Efendimiz (S.A.V.) etrafındaki sahabelerine "Şahit olun, şahit olun" diye tekrarlarken, Kureyş kâfirleri şaşkınlıkla birbirine bakmıyor ve "Bize büyü yaptı" diyorlardı.
Bir başka Kureyşli de, "Muhammed (S.A.V.) sadece bize büyü yapmış ve Ay'ı iki parça olarak göstermiş olmalı" diyerek, bu hâdisenin civar beldelerden gelen kafile ve kervanlara sorulmasını istiyordu. Bu teklif, diğerleri tarafından da ister istemez benimsendi ve ertesi sabah Yemen ve başka taraflardan gelen kervanlar soru yağmuruna tutuldu. Hepsi de gece seyahat ettikleri için Ay'ın ikiye varıldığına şahit olmuşlardı. Bunun üzerine Mekke'li Müşrikler. "Ebû Tâlib'in yetîmindeki sihir, semaya da tesir etti" diyerek inatlarını sürdürdüler. Ve Efendimizin (S.A.V.) yanında olmamalarına rağmen bu mucizeyi gören diğer müşrikler gibi, küfürlerinde sabit kaldılar.(2)
Hemen arkasından Allah kelâmı nazil oldu:
"ONLAR BÎR MUCiZE GÖRSELER, ONDAN YÜZ ÇEViRiP "NORMAL BiR SIHÎR" DERLER, YALAN SÖYLERLER. NEFiSLERiNE UYARLAR." (Kamer Sûresi, 3. Âyet)
NEDEN HERKES GÖRMEDi?
Ay Mucizesinin herkes tarafından görülmesi, Cenab-ı Hak tarafından dünyada murad edilen "imtihan sırrı"na ters düşecek ve ister istemez bütün insanların imana gelmesine yol açacaktı. Bu yüzden Ay'ın iki parçaya ayrılması, insanların uykuda veya evinde olduğu bir zamanda ani ve kısa süreli olarak gerçekleşti. Ay'ın hergün farklı saatlerde dogması ve farklı menzillerde bulunmasının yanısıra, o asırda gökyüzünü sürekli inceleyen âlimler de yok denecek kadar azdı. Aynı zamanda bazı ülkeler sis ve bulut gibi engellerden, bazıları da saat farkından dolayı Ay'ı göremiyordu. Meselâ bu mucizenin gerçekleştiği saatte ingiltere ve ispanya'da güneş yeni batıyor, Çin ve Japonya'da sabah oluyor, Amerika'da ise gündüz saatleri yaşanıyordu. (3) Ay'ın görülmesi için yeterli olan şartlar, Arap yarımadasının dışında en iyi Hindistan'da gerçekleşmiş ve Dhar şehri kralı Raja Bjoh ve raiyeti tarafından bütün teferruatıyla takîp edilmişti.(4) Chamai Nehri kıyısındaki sarayının balkonundan Ay'ın ikiye ayrıldığını gören kral, önce dünyanın sonunun geldiğini zannederek büyük bir korkuya kapılmış, daha sonra da bunun Arabistan'da zuhur ettiğini duyduğu Peygamber'in bir mucizesi olabileceğini tahmin ederek vezirini Mekke'ye göndermişti. Raja'nın veziri Efendimizle (S.A.V.) görüşme şerefine erişmiş ve Şakk-ı Kamer O'nun mucizesi olduğunu anlayarak islâmiyeti seçmişti.

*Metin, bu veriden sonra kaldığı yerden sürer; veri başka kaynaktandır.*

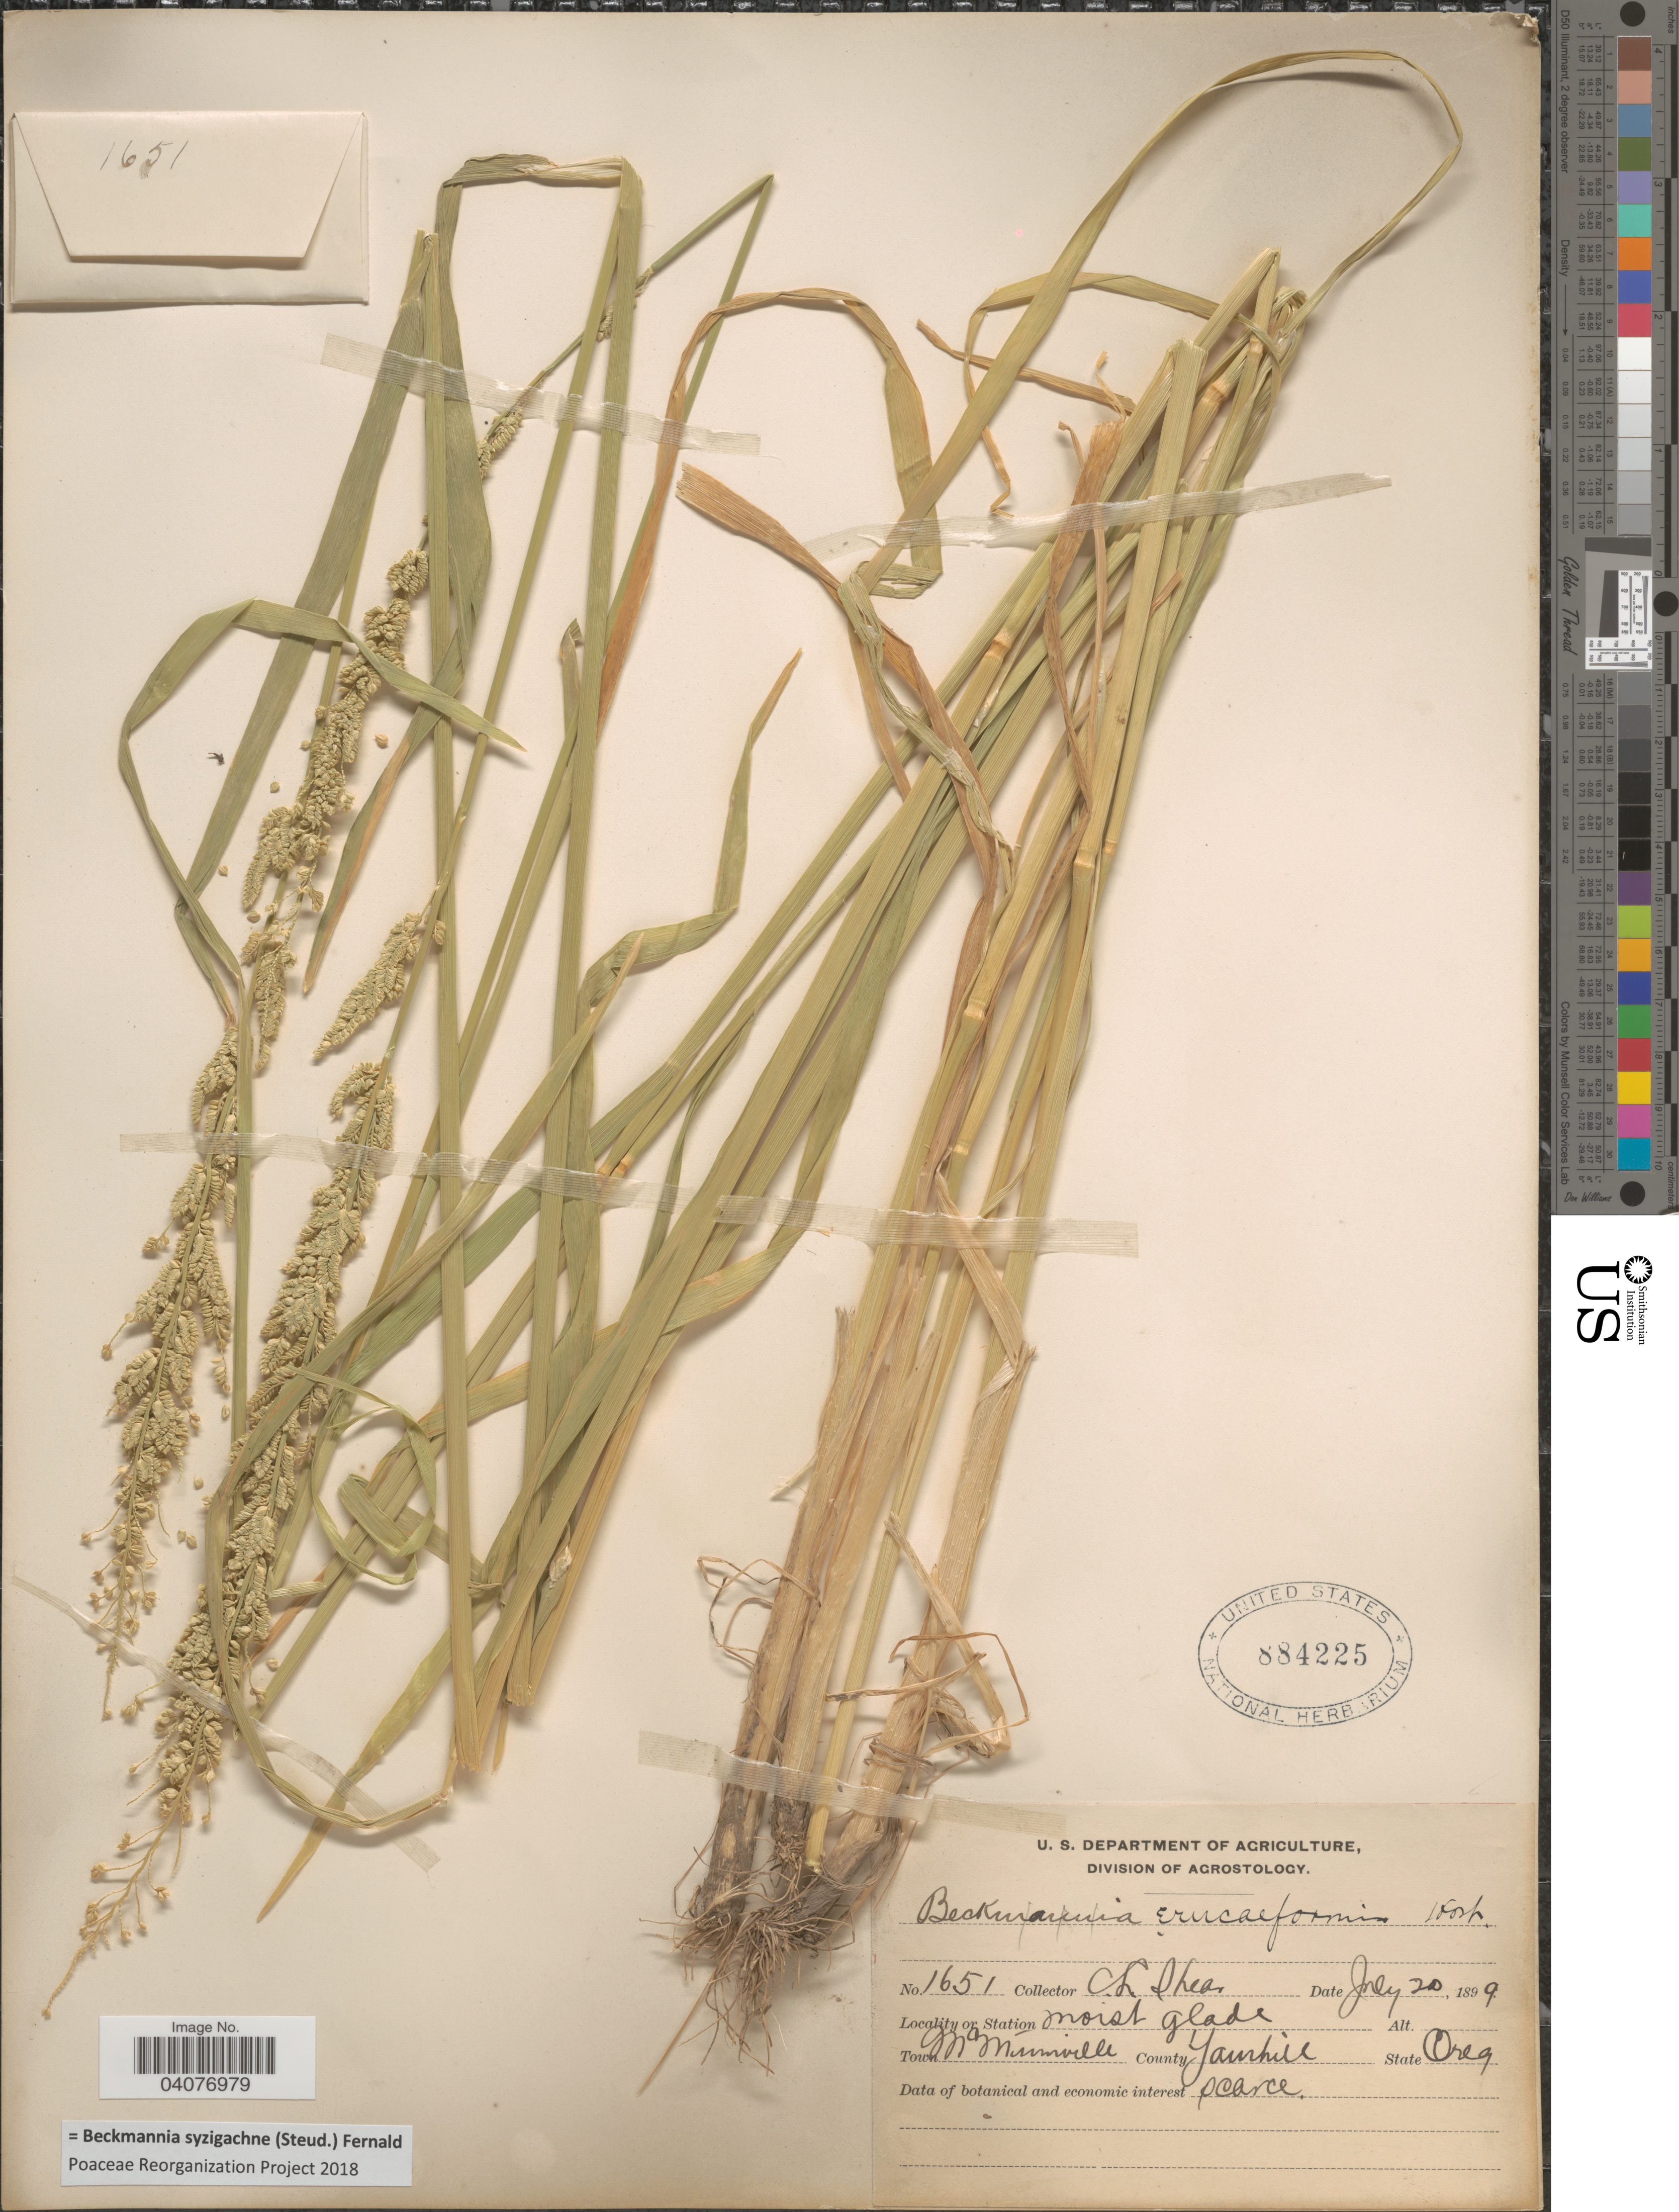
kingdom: Plantae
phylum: Tracheophyta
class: Liliopsida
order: Poales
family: Poaceae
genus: Beckmannia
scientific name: Beckmannia syzigachne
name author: (Steud.) Fernald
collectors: C. L. Shear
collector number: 1651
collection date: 1899-07-20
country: United States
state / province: Oregon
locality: Town McMinnville. County Yamhill.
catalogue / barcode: US 884225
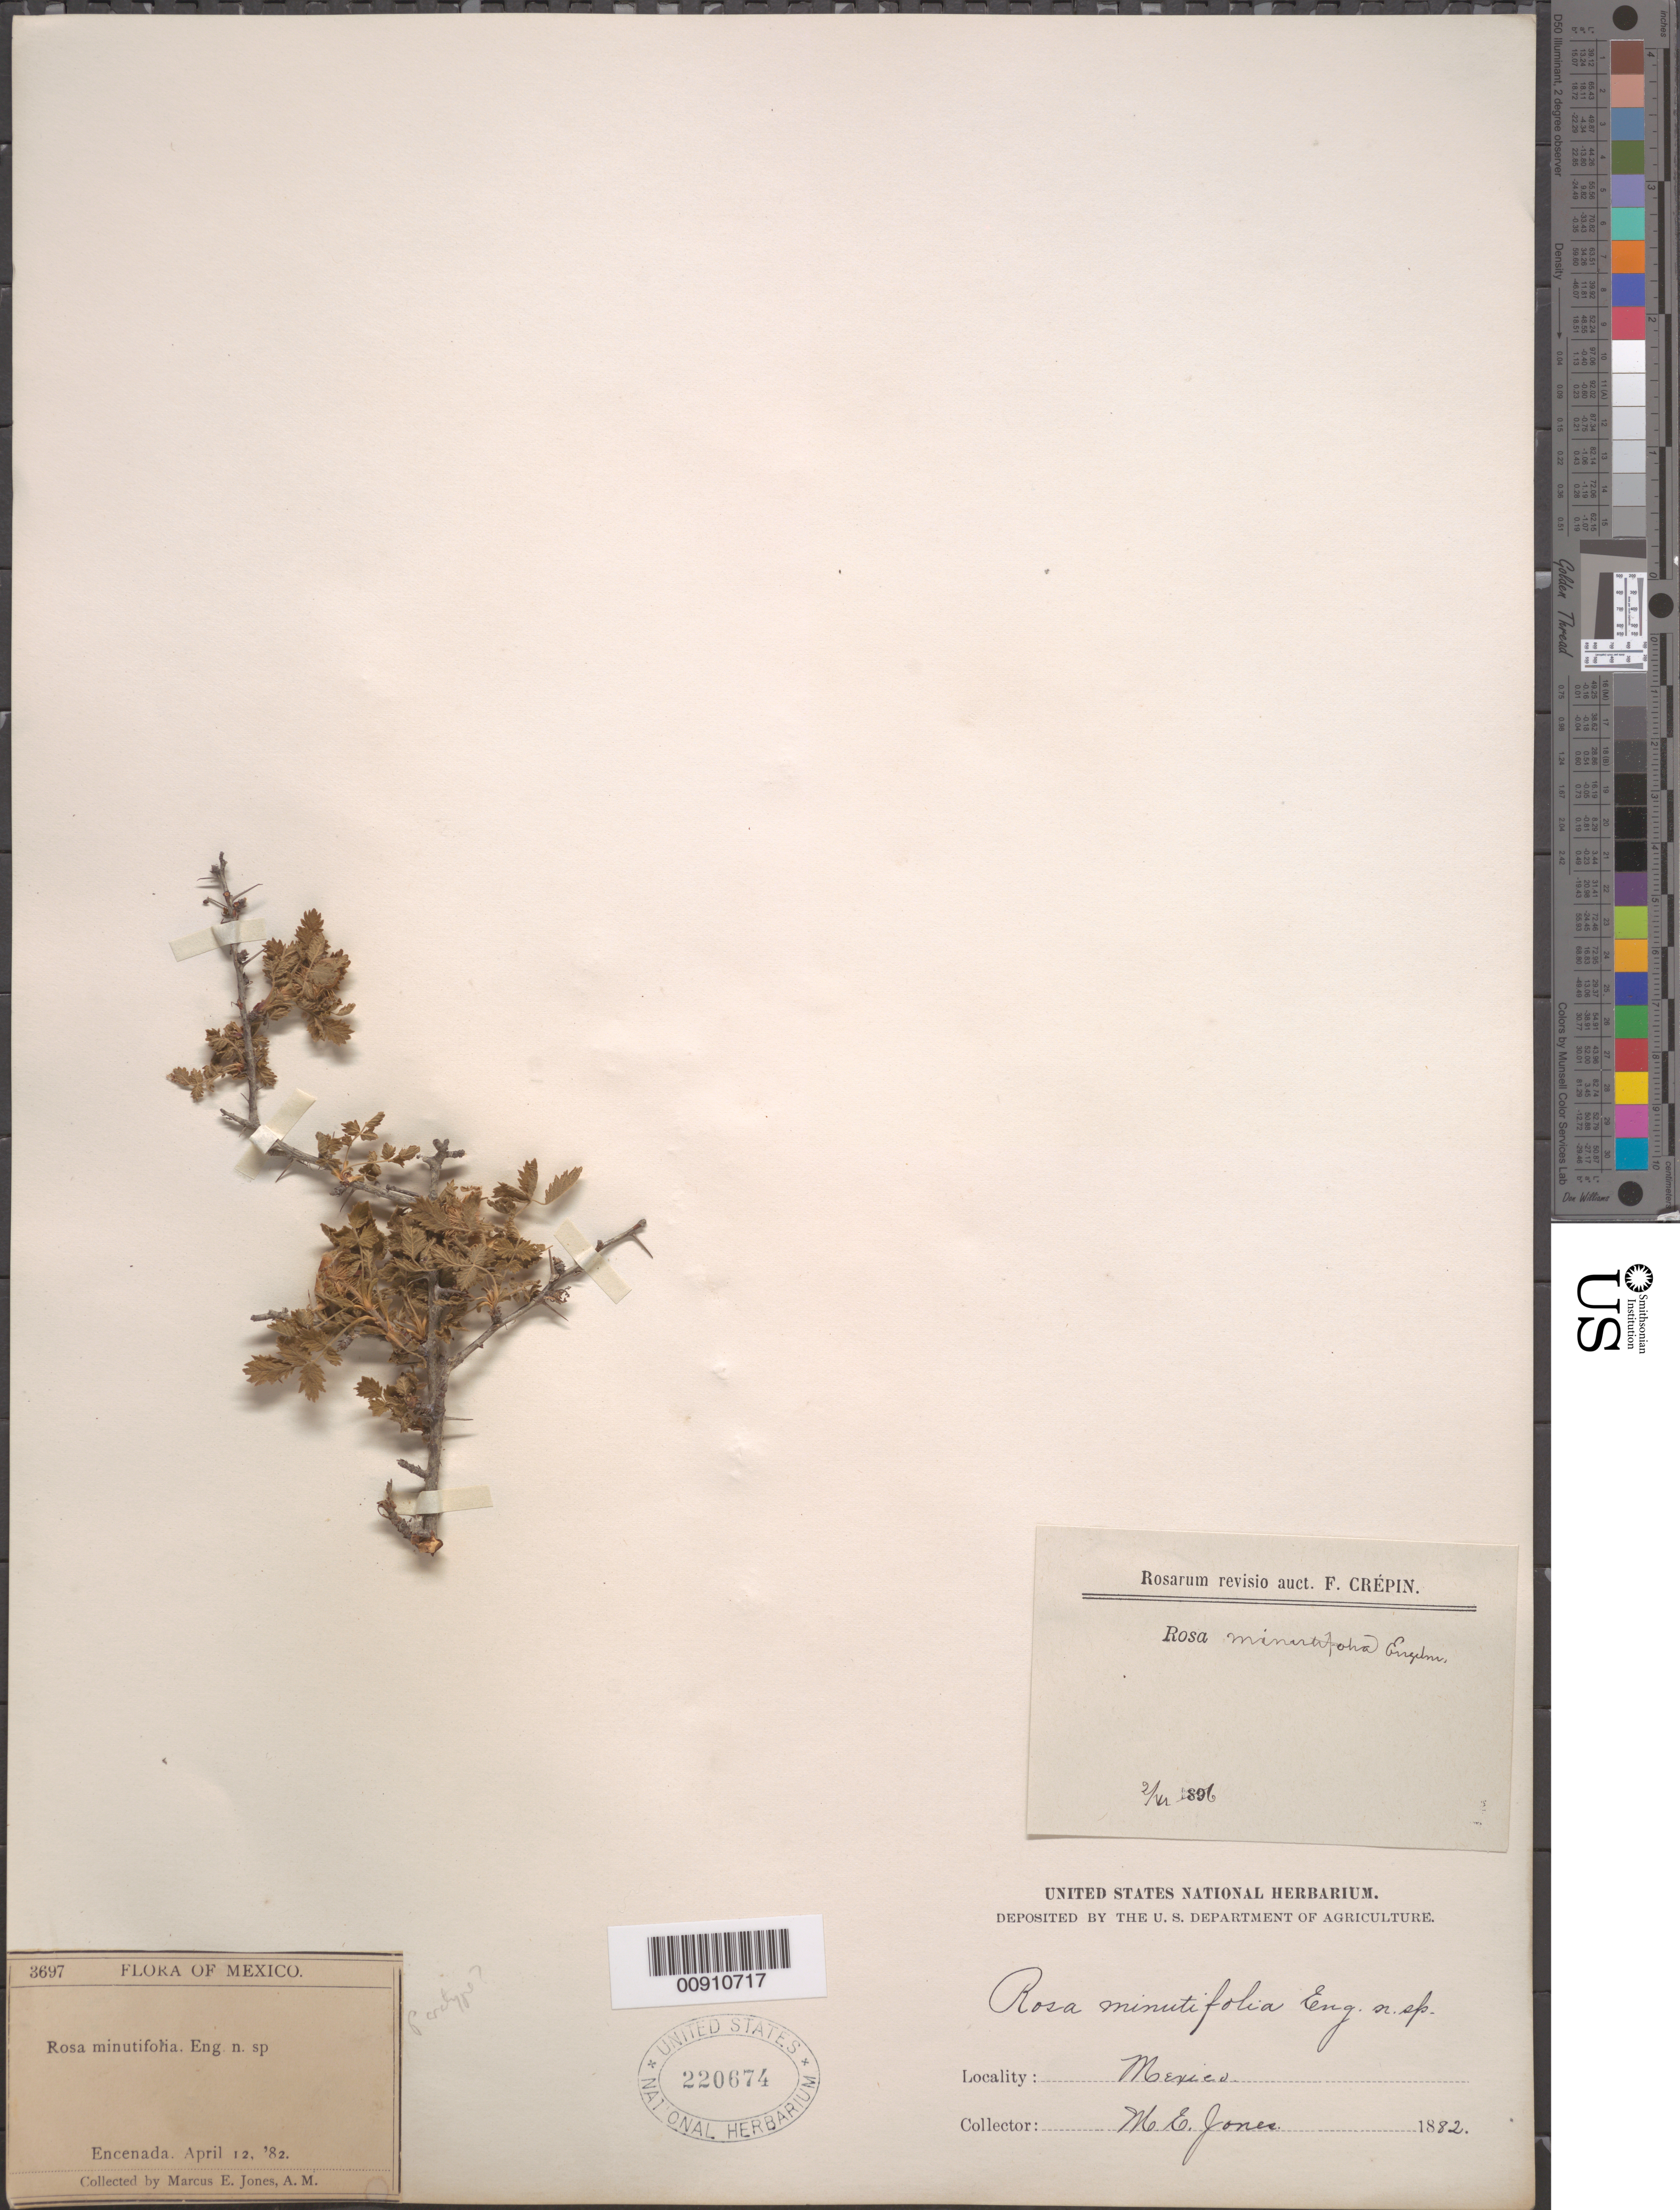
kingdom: Plantae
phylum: Tracheophyta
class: Magnoliopsida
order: Rosales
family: Rosaceae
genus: Rosa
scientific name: Rosa minutifolia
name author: Engelm. in Parry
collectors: M. E. Jones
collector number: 3697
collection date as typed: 12 Apr 1882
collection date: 1882-04-12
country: Mexico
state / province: Baja California Norte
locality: Encenada [sic].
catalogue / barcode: US 220674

Bugün bu bahtiyar hükümdarın torunları olan Bjohzadeler, Hindistan'daki Dhar şehrinin hemen dışında ikâmet ediyorlar. (5)
BAŞKALARI DA GÖRMÜŞTÜ
Şakk'i Kamer Mucizesi, sadece Raja ve saraydakiler tarafından görülmemiş. Hindistan halkı tarafından da seyredilmişti. Mucizenin gerçekleştiği tarih, daha sonra bir başlangıç yılı olarak kabul edildi ve bazı eserler üzerine işlendi. Hatta bu ülkede ele geçirilen bir heykelde: ''Ay'ın ikiye yarıldığı senede yapılmıştır" ifadesi bulunuyordu. Bu durum bazı müfessirler tarafından sıkça nakledilmiş ve çok önemli bir delil olarak gösterilmiştir.